One challenge in the training process, and when working with a generated model, is that since the AI uses text instructions from general language models to understand what you want it to generate, it will have a general understanding of all words you can come up with. In our case it knew the general category of our product (high chair, childrens chair, etc.), but it pictured it wrong.
If we were to keep training it on that name, the result would always be diluted by the base model’s general understanding of the generic product. Instead, to be precise it’s better to start with a term with no prior meaning, and ideally make it as short and unique as possible. There is of course a science to this, but simplified - the less hits on Google, the better. You will end up with combinations like ‘ohwx chair’ and ‘zshq style’ which will be used when prompting it using your new model with the AI.
[↑] With the generated model we're able to create much more consistent and realistic renderings of the chair.
The output
When the training is finished from the best level, a new model can be generated and loaded into Stable Diffusion - and then utilized as any other model in text2image, inpainting, outpainting, image2image, etc. We were now able to place lounge chair on the top of a mountain, on the bridge of a StarWars imperial cruiser, in 8-bit and as a technical drawing within a couple of minutes. This hugely increases the precision and speed that the teams can generate ideas and visuals in the creative process.
Reflections
We believe there are many interesting benefits of custom trained visual models, relevant for the individual creative as well as an agency or a brand. To exemplify with a few speculative uses:
Fill gaps.
Adding subject matter that is excluded in the generally available models (as with the example above), or just creating better accuracy for desired objects and subject areas.
Stay unique.
Curating one’s own dataset can help promote individual creative expression, and avoid a sea-of-sameness that might be a by-product of wide adoption of the popular generative tools.

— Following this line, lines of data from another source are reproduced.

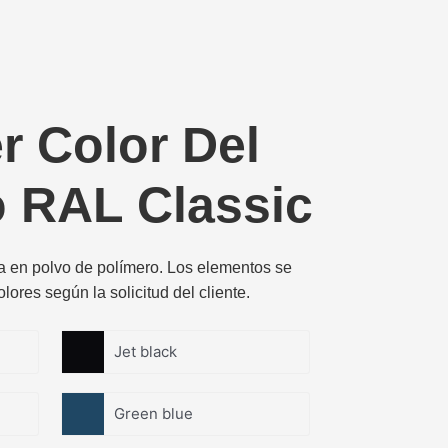
r Color Del
 RAL Classic
ra en polvo de polímero. Los elementos se
lores según la solicitud del cliente.
Jet black
Green blue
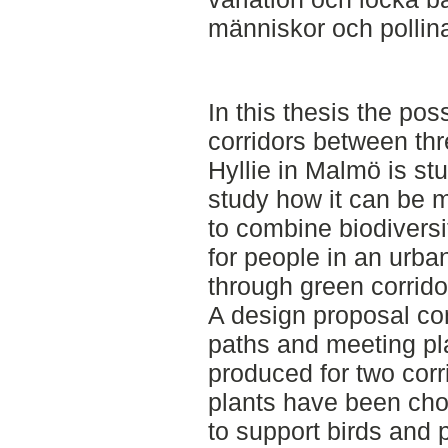
människor och pollina
In this thesis the poss
corridors between thre
Hyllie in Malmö is st
study how it can be 
to combine biodiversi
for people in an urb
through green corrido
A design proposal con
paths and meeting p
produced for two corri
plants have been chos
to support birds and p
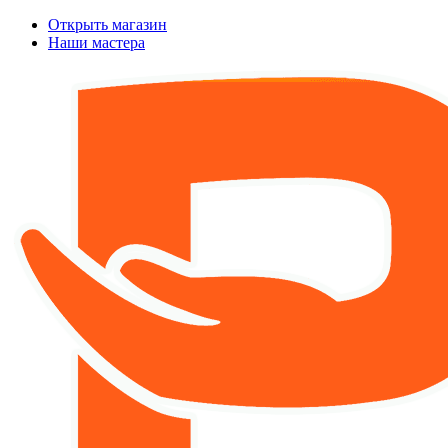
Открыть магазин
Наши мастера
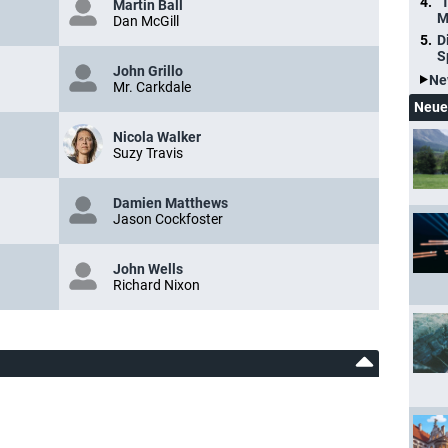
"
Martin Ball
M
Dan McGill
D
S
John Grillo
Ne
Mr. Carkdale
Neue
Nicola Walker
Suzy Travis
Damien Matthews
Jason Cockfoster
John Wells
Richard Nixon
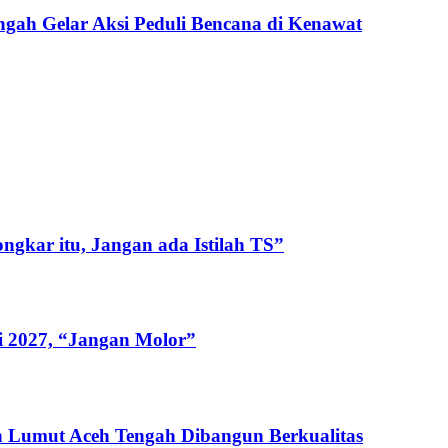
gah Gelar Aksi Peduli Bencana di Kenawat
gkar itu, Jangan ada Istilah TS”
i 2027, “Jangan Molor”
 Lumut Aceh Tengah Dibangun Berkualitas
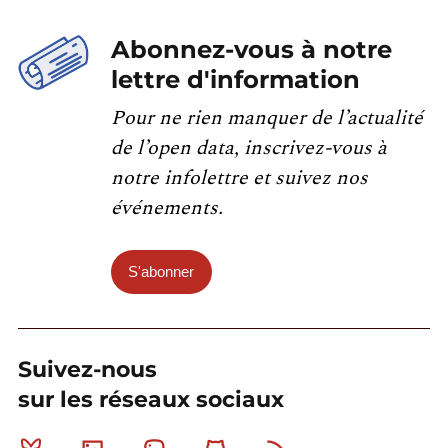
Abonnez-vous à notre
lettre d'information
Pour ne rien manquer de l’actualité
de l’open data, inscrivez-vous à
notre infolettre et suivez nos
événements.
S'abonner
Suivez-nous
sur les réseaux sociaux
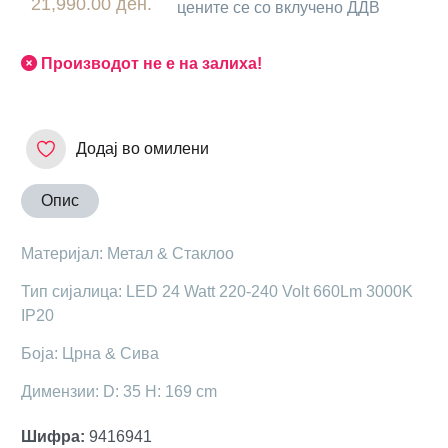
21,990.00 ден.
цените се со вклучено ДДВ
Производот не е на залиха!
Додај во омилени
Опис
Материјал: Метал & Стаклоо
Тип сијалица: LED 24 Watt 220-240 Volt 660Lm 3000K
IP20
Боја: Црна & Сива
Димензии: D: 35 H: 169 cm
Шифра
:
9416941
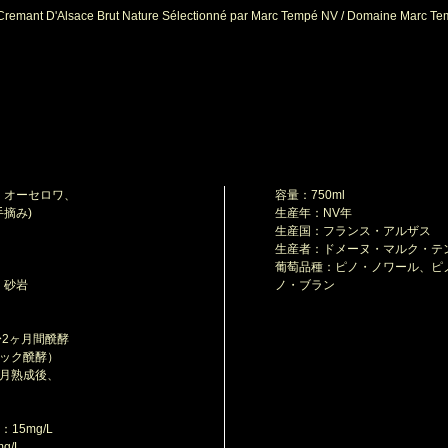
remant D'Alsace Brut Nature Sélectionné par Marc Tempé NV / Domaine Marc T
・オーセロワ、
容量：750ml
摘み)
生産年：NV年
生産国：フランス・アルザス
生産者：ドメーヌ・マルク・テ
葡萄品種：ピノ・ノワール、ピ
、砂岩
ノ・ブラン
2ヶ月間醗酵
ック醗酵）
月熟成後、
15mg/L
/L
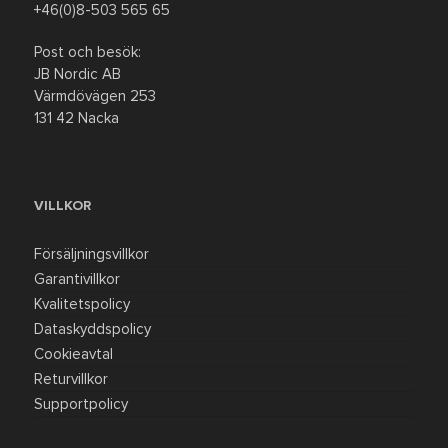
+46(0)8-503 565 65
REA
Post och besök:
JB Nordic AB
Värmdövägen 253
131 42 Nacka
VILLKOR
Försäljningsvillkor
Garantivillkor
Kvalitetspolicy
Dataskyddspolicy
Cookieavtal
Returvillkor
Supportpolicy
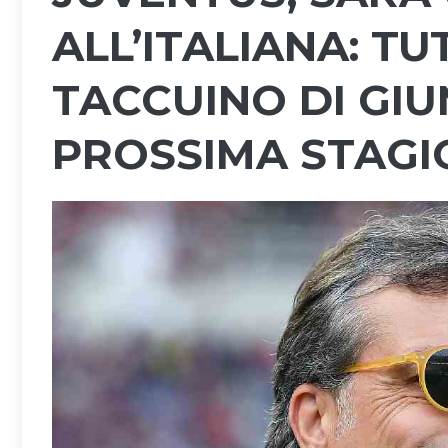
ALL’ITALIANA: TU
TACCUINO DI GIU
PROSSIMA STAGI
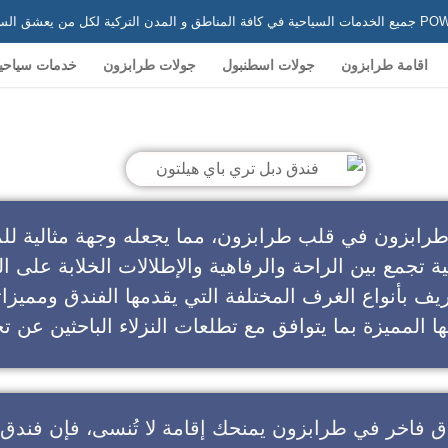
 في تركيا
اقامة طرابزون
جولات اسطنبول
جولات طرابزون
خدمات سياحي
ندق دبل تري باي هيلتون
طرابزون في قلب طرابزون، مما يجعله وجهة مثالية للم
ية تجمع بين الراحة والرفاهية والإطلالات الخلابة على ال
يف بأنواع الغرف المختلفة التي يقدمها الفندق ومميزا
ا المميزة بما يتوافق مع تطلعات النزلاء الباحثين عن تج
ق فاخر في طرابزون
يمنحك إقامة لا تُنسى، فإن
فندق 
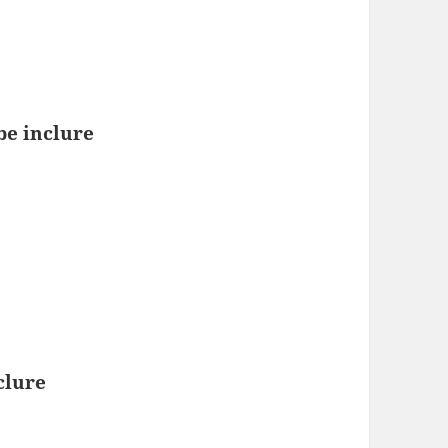
be inclure
clure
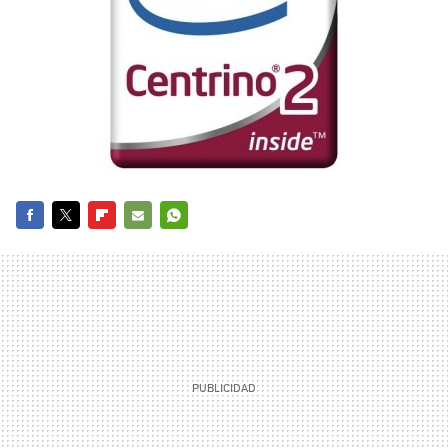
FACEBOOK
TWITTER
FLIPBOARD
E-
WHATSAPP
MAIL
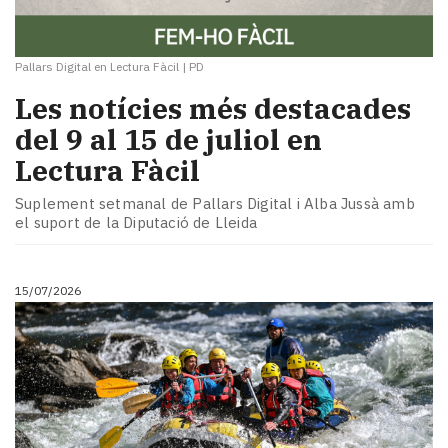
Pallars Digital en Lectura Fàcil
|
PD
Les notícies més destacades
del 9 al 15 de juliol en
Lectura Fàcil
Suplement setmanal de Pallars Digital i Alba Jussà amb
el suport de la Diputació de Lleida
15/07/2026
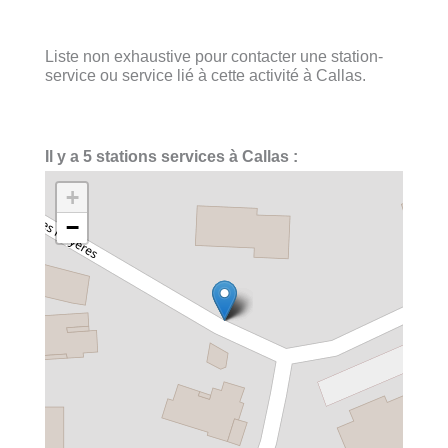
Liste non exhaustive pour contacter une station-
service ou service lié à cette activité à Callas.
Il y a 5 stations services à Callas :
+
−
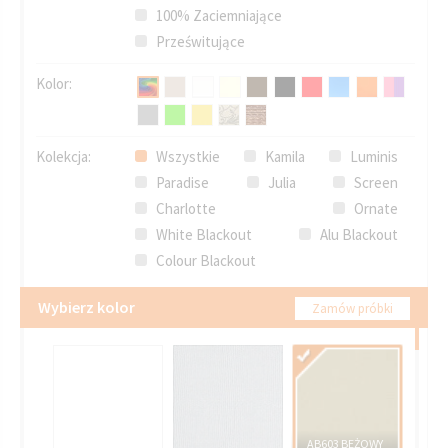
100% Zaciemniające
Prześwitujące
Kolor:
Kolekcja:
Wszystkie
Kamila
Luminis
Paradise
Julia
Screen
Charlotte
Ornate
White Blackout
Alu Blackout
Colour Blackout
Wybierz kolor
Zamów próbki
AB603 BEŻOWY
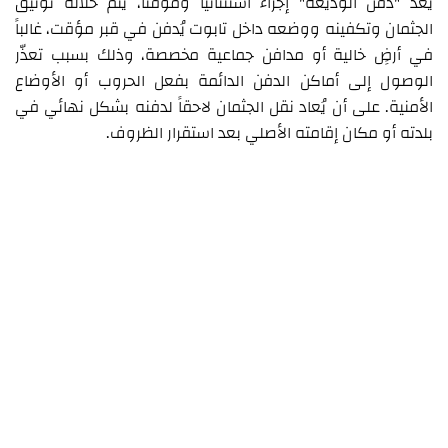
يُعدّ "دفن الوديعة" إجراءً استثنائياً ومؤقتاً، يتم خلاله توثيق
الجثمان وتكفينه ووضعه داخل تابوت يُدفن في قبر مؤقت، غالباً
في أرضٍ خالية أو مدافن جماعية مخصصة، وذلك بسبب تعذّر
الوصول إلى أماكن الدفن الدائمة بفعل الحروب أو الأوضاع
الأمنية. على أن يُعاد نقل الجثمان لاحقاً لدفنه بشكل نهائي في
بلدته أو مكان إقامته الأصلي بعد استقرار الظروف.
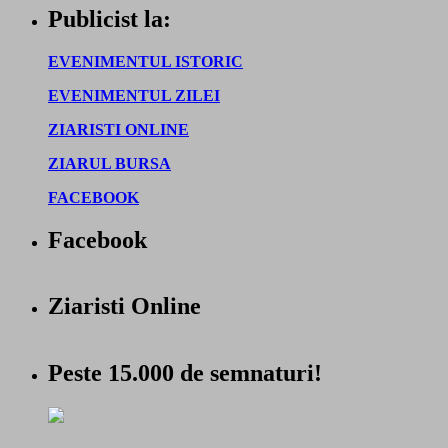
Publicist la:
EVENIMENTUL ISTORIC
EVENIMENTUL ZILEI
ZIARISTI ONLINE
ZIARUL BURSA
FACEBOOK
Facebook
Ziaristi Online
Peste 15.000 de semnaturi!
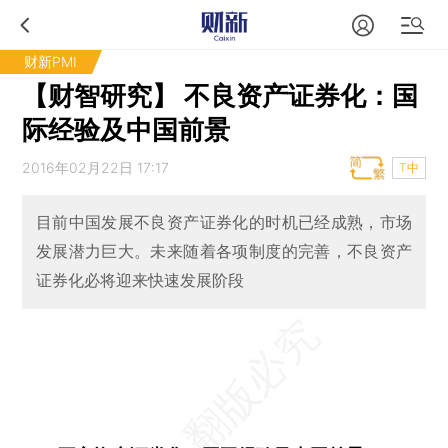
财新PMI
【财智研究】 不良资产证券化：国
际经验及中国前景
2016年02月22日 17:17
T中
目前中国发展不良资产证券化的时机已经成熟，市场
发展潜力巨大。未来随着各项制度的完善，不良资产
证券化必将迎来快速发展阶段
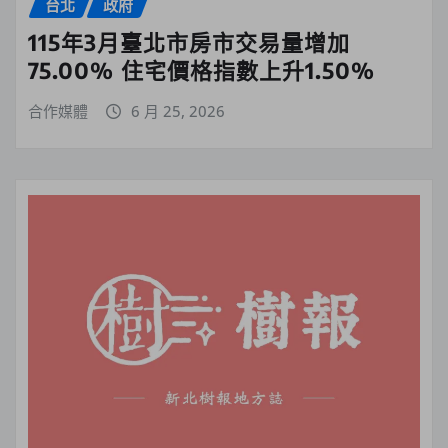
台北
政府
115年3月臺北市房市交易量增加
75.00% 住宅價格指數上升1.50%
合作媒體
6 月 25, 2026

Protect visual representation.
Proprietary models could play a role in ensuring the accurate visual representation of products and properties. Maybe they can provide a more flexible version of the brand guideline, or key art? Models could be handed off to partners, or plugged into platforms such as delivery networks or DAM’s (all of which likely will be increasingly AI-driven for personalization, optimization etc).
The creative oracle.
A model can be trained on the visual universe of a brand or creator. Take the example of a fashion brand, imagine all the collective output through the years from the organization: Mood boards, references, sketches, and the final products that make up the creative soul of the brand. The resulting model could be used as a creative oracle, providing stimuli and guidance for new collections - possibly augmented with other specialized models relevant to specific areas of inspiration.